_TASK 1_. In the rows below, format the part that opens with the line containing "phylum: Tracheophyta" and continues to the end of the rows as a numbered list, skipping blank lines and leaving out the pictures.

_EXCERPT TO READ_.
☆ ☆ ☆ ☆ ☆ ☆ ☆

Dika Angkasaputra Moerwani Nasution (born 28 December 1984), known as Raditya Dika, is an Indonesian author, actor, movie director, and social media personality. He became famous as a comedian and represented stand-up comedy in the Indonesian television program.

He wrote six national bestselling books and starred as the main character in Cinta Brontosaurus (2013), Manusia Setengah Salmon (2013), Marmut Merah Jambu (2014) and Koala Kumal (2016) on the title of the books he wrote. He also appeared in a TV comedy serial called "Malam Minggu Miko" on Kompas TV, jury of Stand Up Comedy Indonesia and Stand Up Comedy Academy and host of Comic Action on Indosiar. He is also one of the first Indonesian YouTubers who received "Youtube Partner Rewards" and the first Indonesian YouTuber to gain more than 1 million subscribers.

☆ ☆ ☆ ☆ ☆ ☆ ☆

_EXERCISE MATERIALS_.
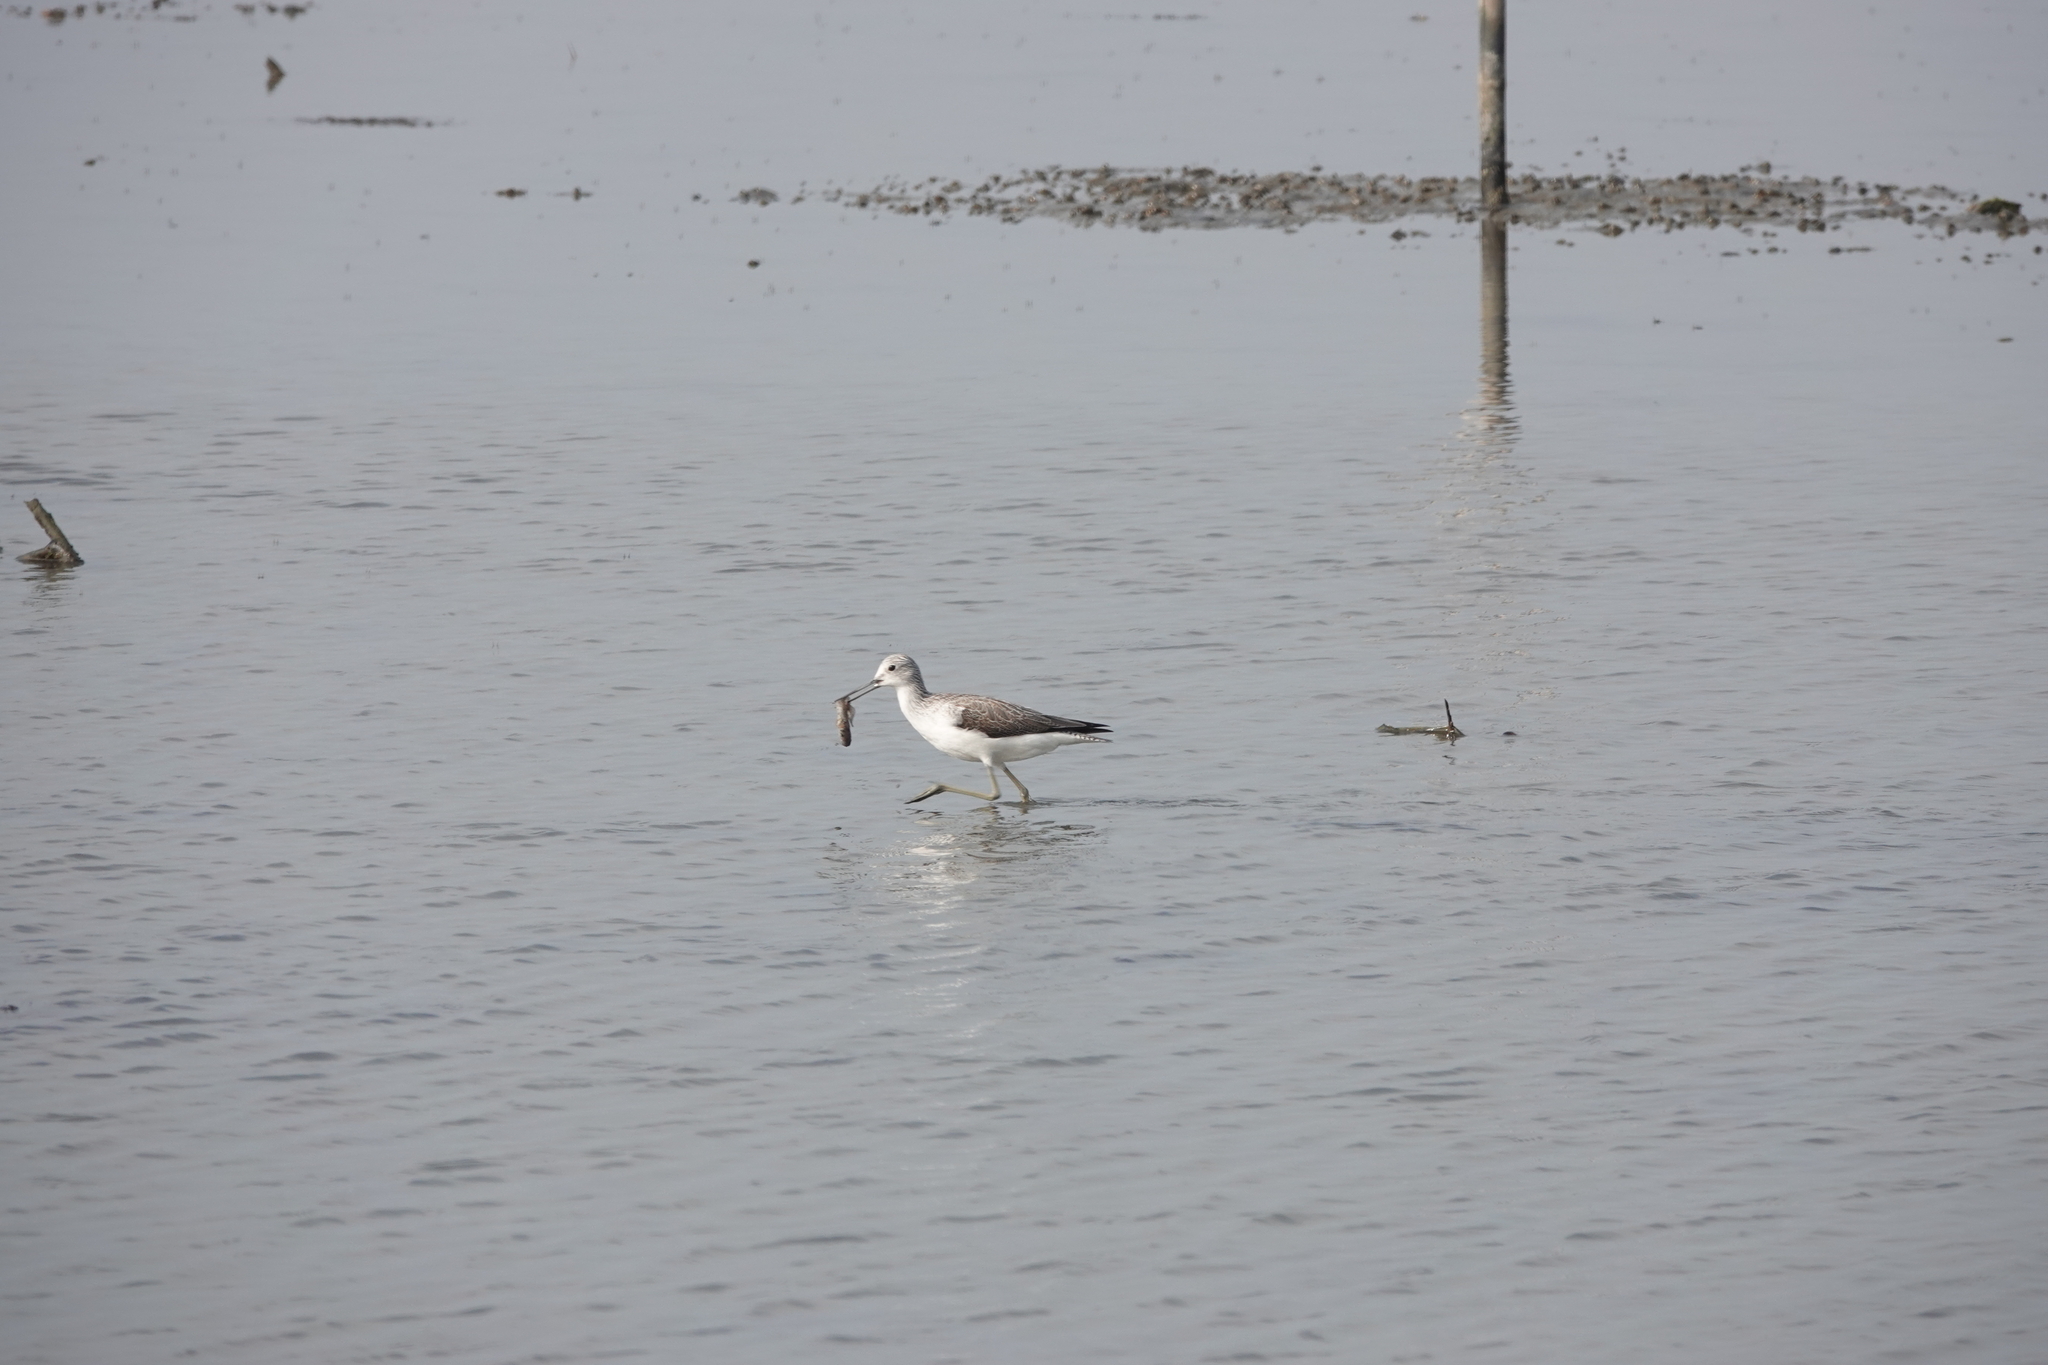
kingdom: Animalia
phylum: Chordata
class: Aves
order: Charadriiformes
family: Scolopacidae
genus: Tringa
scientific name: Tringa nebularia
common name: Common greenshank
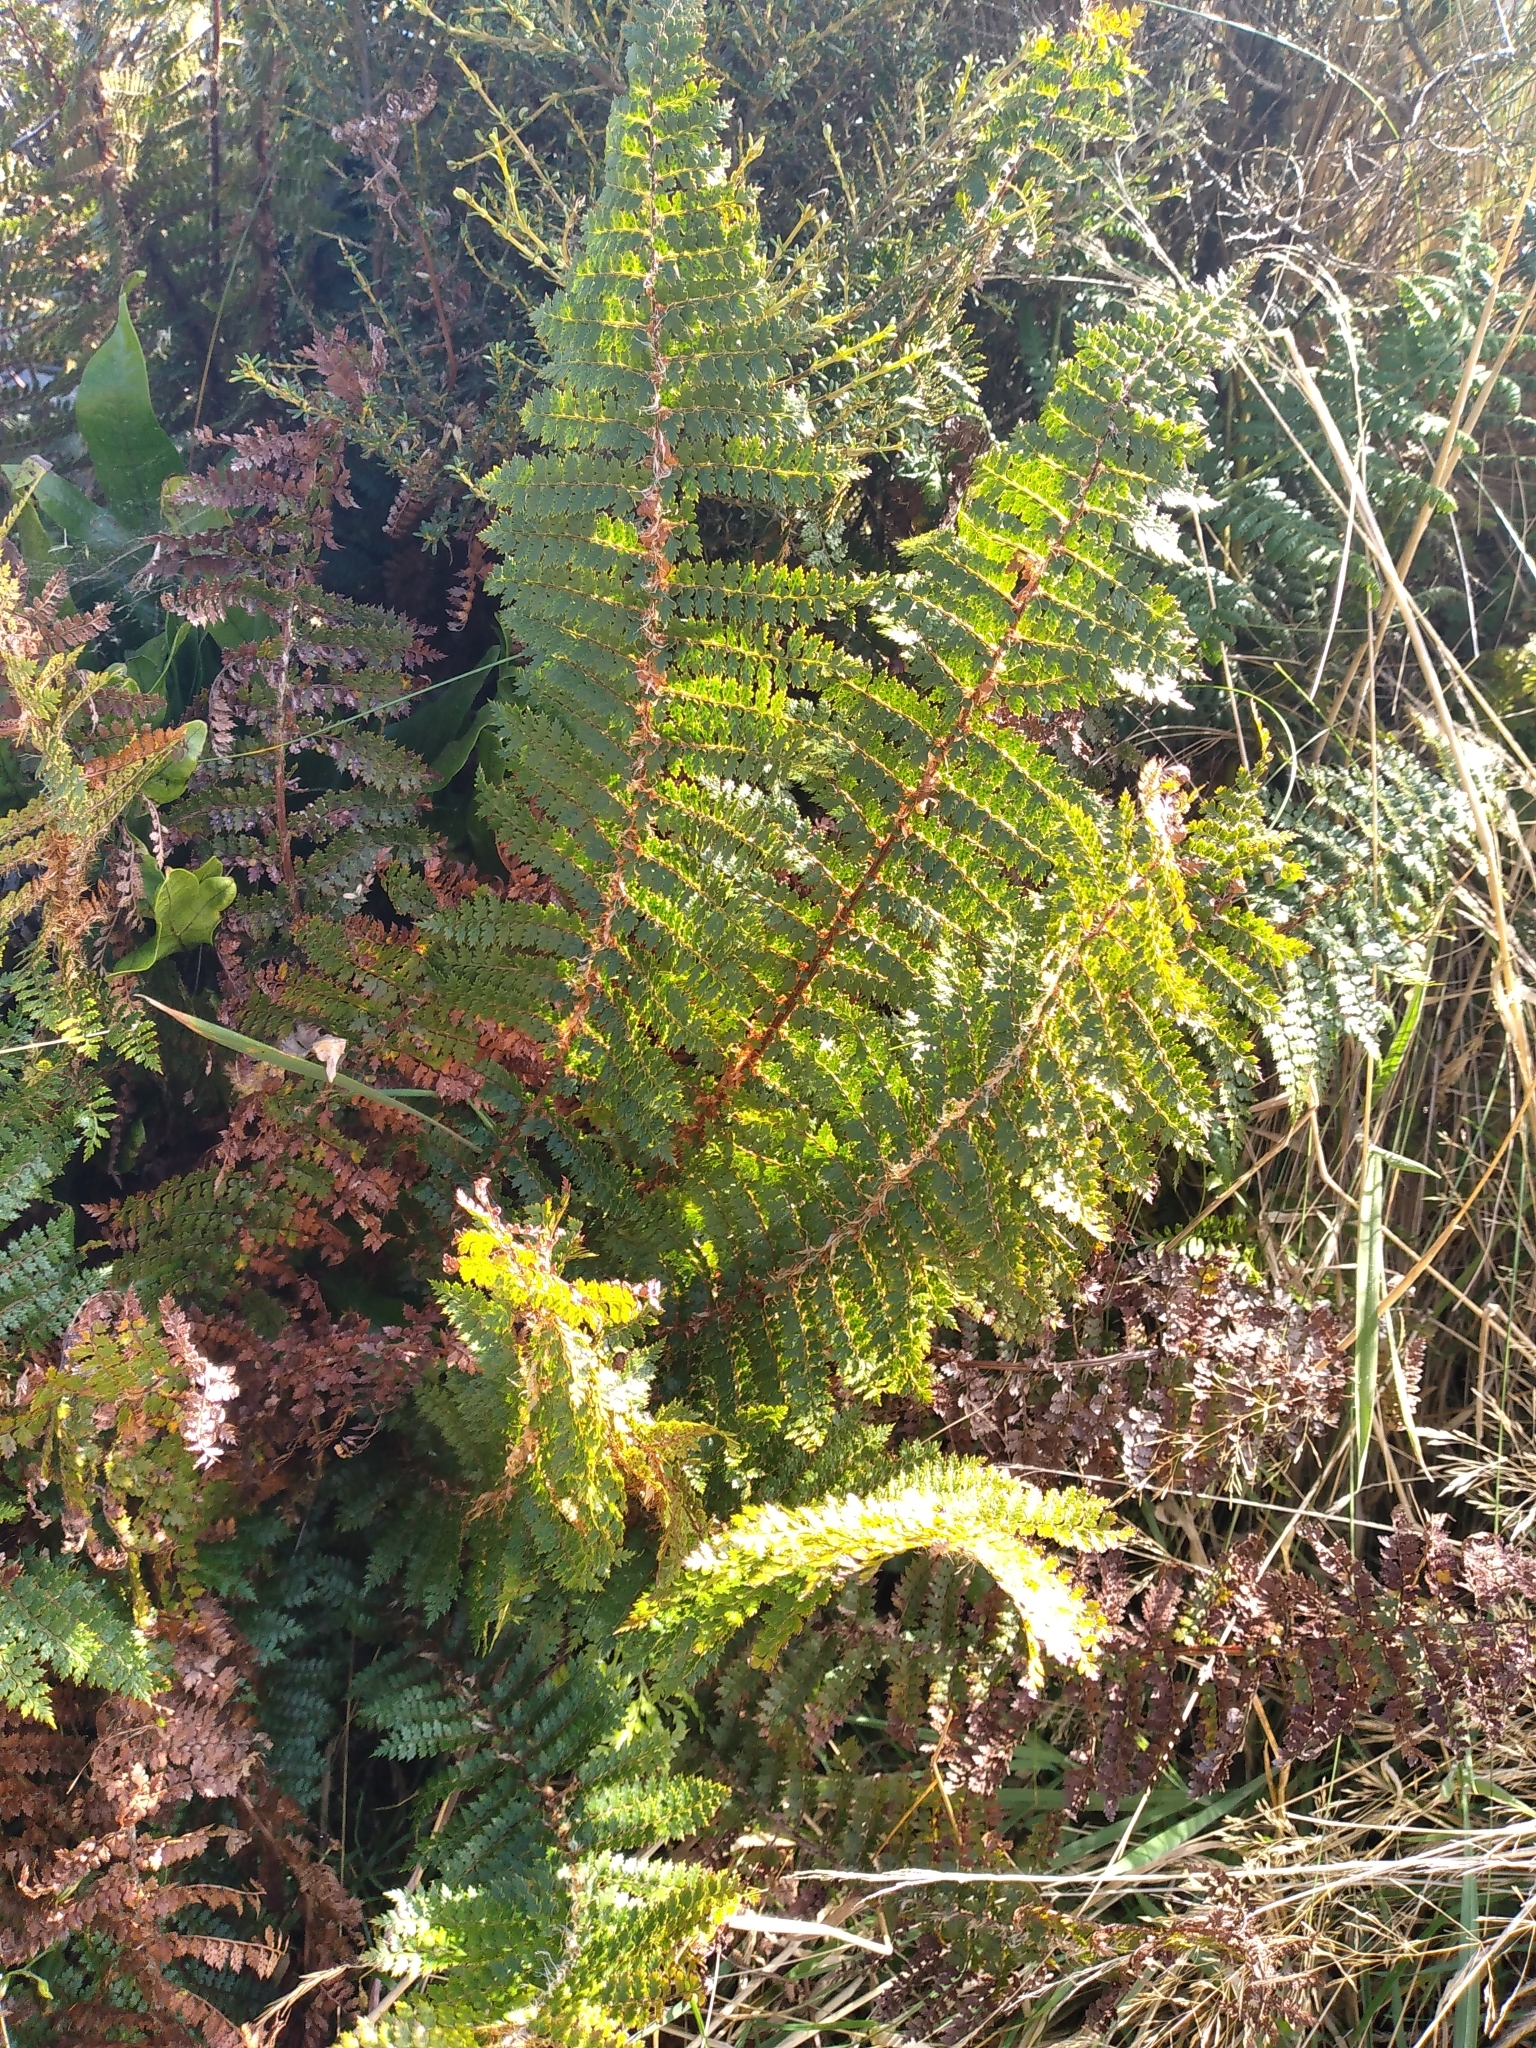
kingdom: Plantae
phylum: Tracheophyta
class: Polypodiopsida
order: Polypodiales
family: Dryopteridaceae
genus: Polystichum
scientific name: Polystichum vestitum
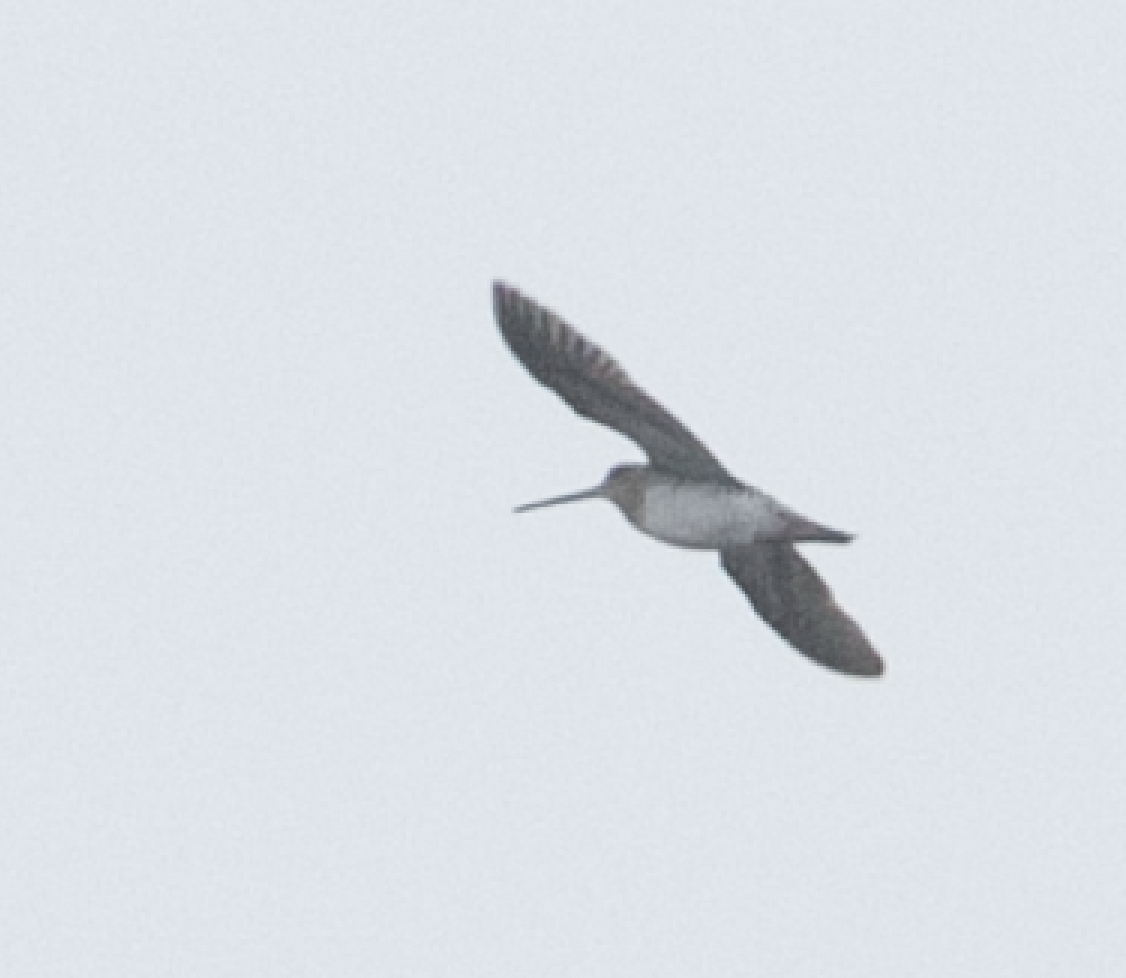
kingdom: Animalia
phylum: Chordata
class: Aves
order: Charadriiformes
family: Scolopacidae
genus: Gallinago
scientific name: Gallinago gallinago
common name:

☆ ☆ ☆ ☆ ☆ ☆ ☆

_TASK 2_. Rewrite the part of the Raditya Dika text that opens with the words containing "Dika Angkasaputra Moerwani" and closes with "Indonesian television program.", swapping "comedian" for "humorist".

_SOLUTION 1_.
1. phylum: Tracheophyta
2. class: Polypodiopsida
3. order: Polypodiales
4. family: Dryopteridaceae
5. genus: Polystichum
6. scientific name: Polystichum vestitum
7. kingdom: Animalia
8. phylum: Chordata
9. class: Aves
10. order: Charadriiformes
11. family: Scolopacidae
12. genus: Gallinago
13. scientific name: Gallinago gallinago
14. common name:

_SOLUTION 2_.
Dika Angkasaputra Moerwani Nasution (born 28 December 1984), known as Raditya Dika, is an Indonesian author, actor, movie director, and social media personality. He became famous as a humorist and represented stand-up comedy in the Indonesian television program.